FastQ Validator Output

When running the fastQValidator Executable, if the --params option is specified, the output starts with a summary of the parameters:

The following parameters are available.  Ones with "[]" are in effect:
Input Parameters
 --file [../fastqValidator/test/testFile.txt], --baseComposition,
               --disableSeqIDCheck, --quiet, --params [ON], --minReadLen [10],
               --maxErrors [-1]
  Space Type : --baseSpace, --colorSpace, --auto [ON]
      Errors : --ignoreErrors, --printableErrors [20]

The Validator Executable outputs error messages for invalid sequences based on Validation Criteria. For Example:

ERROR on Line 25: The sequence identifier line was too short.
ERROR on Line 29: First line of a sequence does not begin wtih @
ERROR on Line 33: No Sequence Identifier specified before the comment.

Base Composition Percentages by Index are printed if --printBaseComp is set to ON. For Example:

Base Composition Statistics:
Read Index	%A	%C	%G	%T	%N	Total Reads At Index
        0   100.00    0.00    0.00    0.00    0.00	20
        1     5.00   95.00    0.00    0.00    0.00	20
        2     5.00    0.00    5.00   90.00    0.00	20


Summary of the number of lines, sequences, and errors:

Finished processing testFile.txt with 92 lines containing 20 sequences.
There were a total of 17 errors.


Libraries & Classes

  • C++ Library: libStatGen
    • ParameterList - Class for reading in Parameters.
  • FastQValidator.cpp - Main method for the Executable.


Additional Features

  • Base composition reported and tracked by position.
  • Supports base space and color space files.
  • Consumes gzipped and uncompressed text files transparently.
  • Prints error messages for errors up to the configurable maximum number of reportable errors.
  • Prints a summary of the total number of errors.
  • Prints the total number of lines processed as well as the total number of sequences processed.


Additional Wishlist - Not Implemented

There are a series of optional capabilities a FastQ Validator could implement.
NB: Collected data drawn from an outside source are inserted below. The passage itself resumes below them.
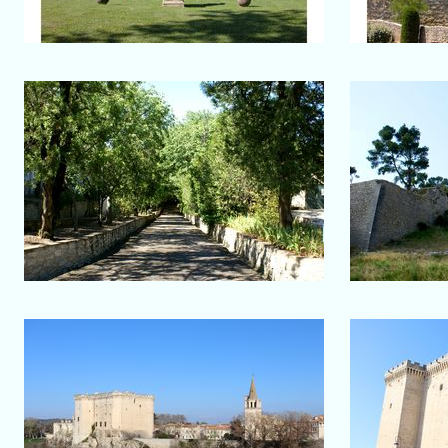
Salon-de-Provence
Abbaye Saint-Michel de
Frigolet
Au pi
Allée principale
Tarascon
La ville de Tarascon au bord du
Rhône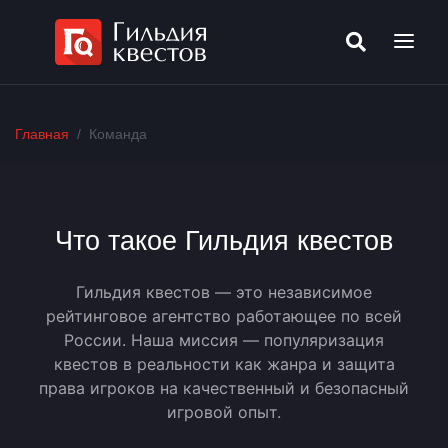
Главная
Команда
Что такое Гильдия квестов
Гильдия квестов — это независимое
рейтинговое агентство работающее по всей
России. Наша миссия — популяризация
квестов в реальности как жанра и защита
права игроков на качественный и безопасный
игровой опыт.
Among those:

  • To reduce memory usage, implement a two-pass algorithm that stores only a key for each sequence name (rather than complete sequence names) in memory (suggest a pair of options -1 -> one pass, high memory use, -2 -> two pass lower memory use, default is -1).
  • Report average read quality score.
  • AutoDetect 64/33 illumina/standard quality scores.


Discussion

  • For color space, there is no specification for:
  1. The length of read and quality string may be the same or differs by 1 (depending on whether the primer base has a corresponding quality value).
    • Decided to require a quality score for the primer base.
  2. Missing values are usually presented by "." or sometimes left as a blank " ".
  3. Tag names for paired end reads may be the same (e.g. MAQ actually enforces that), and may be in the same file (e.g. BFAST require paired reads in the same file)
  • It may be useful to report 2 types of information to the user: ERROR (critical failure) and WARNING (tolerable errors).